What Happened
An attacker compromised the maintainer account for the Ruby gem 'strong_password' and published version 0.0.7 containing remote code execution capabilities. Rubygems.org reported 537 downloads before the malicious version was removed. The vulnerability, assigned CVE-2019-13354, was discovered through manual code review by the owner of withatwist.dev—not through automated scanning tools.
The compromised gem was in production repositories for an unknown period. Any application that updated to version 0.0.7 during that time pulled in code that could execute arbitrary commands on the host system.
Timeline
Initial compromise: Attacker gains access to maintainer credentials on Rubygems.org.
Malicious publish: Version 0.0.7 released with remote code execution payload.
Download window: 537 installations occur across an unknown number of organizations.
Discovery: Manual changelog audit by withatwist.dev owner identifies anomalous code.
Response: Malicious version removed from Rubygems.org.
Advisory: CVE-2019-13354 published.
The gap between publish and discovery represents the critical exposure window. The 537 downloads suggest the malicious version was available for days or weeks, not hours.

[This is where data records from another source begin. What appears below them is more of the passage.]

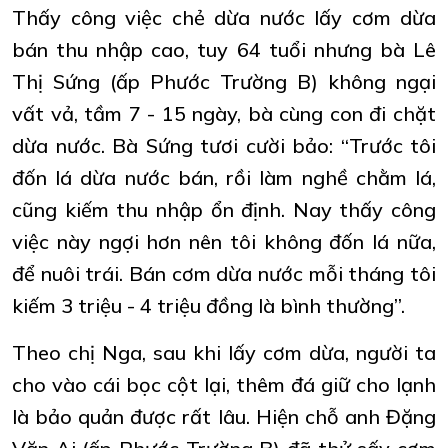
Thấy công việc chẻ dừa nước lấy cơm dừa
bán thu nhập cao, tuy 64 tuổi nhưng bà Lê
Thị Sứng (ấp Phước Trường B) không ngại
vất vả, tầm 7 - 15 ngày, bà cùng con đi chặt
dừa nước. Bà Sứng tươi cười bảo: “Trước tôi
đốn lá dừa nước bán, rồi làm nghề chằm lá,
cũng kiếm thu nhập ổn định. Nay thấy công
việc này ngợi hơn nên tôi không đốn lá nữa,
để nuôi trái. Bán cơm dừa nước mỗi tháng tôi
kiếm 3 triệu - 4 triệu đồng là bình thường”.
Theo chị Nga, sau khi lấy cơm dừa, người ta
cho vào cái bọc cột lại, thêm đá giữ cho lạnh
là bảo quản được rất lâu. Hiện chỗ anh Đặng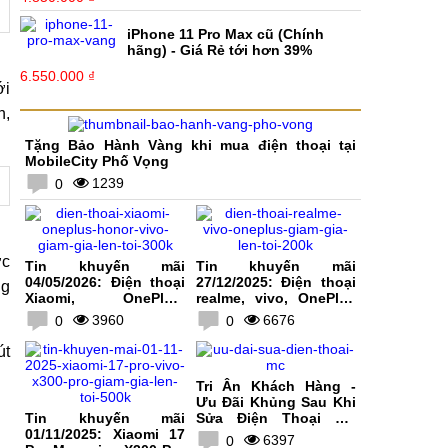
iPhone 11 Pro Max cũ (Chính
hãng) - Giá Rẻ tới hơn 39%
6.550.000 ₫
ới
h,
Tặng Bảo Hành Vàng khi mua điện thoại tại
MobileCity Phố Vọng
1239
0
ớc
Tin khuyến mãi
Tin khuyến mãi
04/05/2026: Điện thoại
27/12/2025: Điện thoại
ng
Xiaomi, OnePlus,
realme, vivo, OnePlus
HONOR, vivo giảm giá
giảm giá lên tới 200K
3960
6676
0
0
lên tới 300K
út
Tri Ân Khách Hàng -
Ưu Đãi Khủng Sau Khi
Tin khuyến mãi
Sửa Điện Thoại Tại
01/11/2025: Xiaomi 17
MobileCity
6397
0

Which Controls Failed or Were Missing
Dependency pinning: Teams using flexible version constraints (~> 0.0) automatically pulled the malicious version. Lockfiles provided no protection if developers ran bundle update.
Maintainer account security: The attacker compromised a single account. There was no evidence of multi-factor authentication enforcement or anomaly detection on the publish action.
Automated vulnerability scanning: Tools like Snyk didn't flag the malicious version immediately. The discovery came from a human reading the actual code changes, not from signature-based detection.
Code review of dependency updates: Most teams treat bundle update as routine maintenance. Nobody was reading the diff for a password validation library.
Network egress controls: The remote code execution payload required outbound network access to be useful to the attacker. If compromised applications ran in environments with strict egress filtering, the impact would be contained.
What the Relevant Standards Require
PCI DSS v4.0.1 Requirement 6.3.2: "An inventory of bespoke and custom software, and third-party software components incorporated into bespoke and custom software is maintained to facilitate vulnerability and patch management."
You need a software bill of materials (SBOM). When a supply-chain incident hits, you must answer "are we affected?" in minutes, not days. That requires knowing every dependency, in every application, at every version.
OWASP Top 10 2021 - A06:2021 Vulnerable and Outdated Components: "You do not know the versions of all components you use (both client-side and server-side). This includes components you directly use as well as nested dependencies."
The strong_password incident demonstrates exactly this failure mode. Teams knew they used the gem but didn't track when updates occurred or what changed between versions.
NIST 800-53 Rev 5 Control SA-10 (Developer Configuration Management): "The organization requires the developer of the information system, system component, or information system service to perform configuration management during system, component, or service development, implementation, and operation."
This applies to your dependency management process. You're integrating third-party code into your system—that integration point needs configuration management discipline.
ISO 27001 Annex A.8.30 (Outsourced development): "The organization shall supervise and monitor outsourced system development activities."
When you pull in a RubyGem, you're outsourcing development. The standard expects you to monitor what that code does, not blindly trust it.
Lessons and Action Items for Your Team
Pin exact versions in production. Your Gemfile should specify gem 'strong_password', '0.0.6', not ~> 0.0. This creates maintenance overhead, but it's the cost of supply-chain security. Use bundle update deliberately, not automatically.
Generate and maintain an SBOM. Tools like cyclonedx-ruby can produce a complete dependency graph. Store this alongside your deployment artifacts. When CVE-2019-13354 drops, you query your SBOM inventory and know your exposure in under five minutes.
Review changelogs before updating dependencies. Create a policy: no dependency update merges without a human reading the upstream changelog. For the strong_password incident, the malicious code would have been obvious to anyone who looked. The problem was that nobody looked.
Implement automated dependency scanning with realistic expectations. Snyk, Dependabot, and similar tools catch known vulnerabilities. They don't catch zero-day supply-chain compromises. Use them as your first line of defense, not your only defense.
Monitor package manager security advisories. Subscribe to security@ mailing lists for your package ecosystems. RubyGems, npm, PyPI all publish advisories. You want to know about incidents like strong_password within hours, not when your scanner updates its database.
Apply network segmentation to limit RCE impact. If your application servers can't initiate outbound connections except to specific approved destinations, an RCE payload has nowhere to phone home. This doesn't prevent the compromise, but it contains the blast radius.
Audit maintainer account security on your own published packages. If your team publishes internal gems or npm packages, enforce MFA on those accounts. Review access lists quarterly. One compromised account can poison your entire organization's supply chain.
The strong_password incident had a small blast radius—537 downloads, quickly caught, rapidly remediated. The next one might not be caught by manual review. The next one might have 537,000 downloads before anyone notices.
Your dependency management process is either ready for that scenario, or it isn't. The controls listed above move you from "isn't" to "is."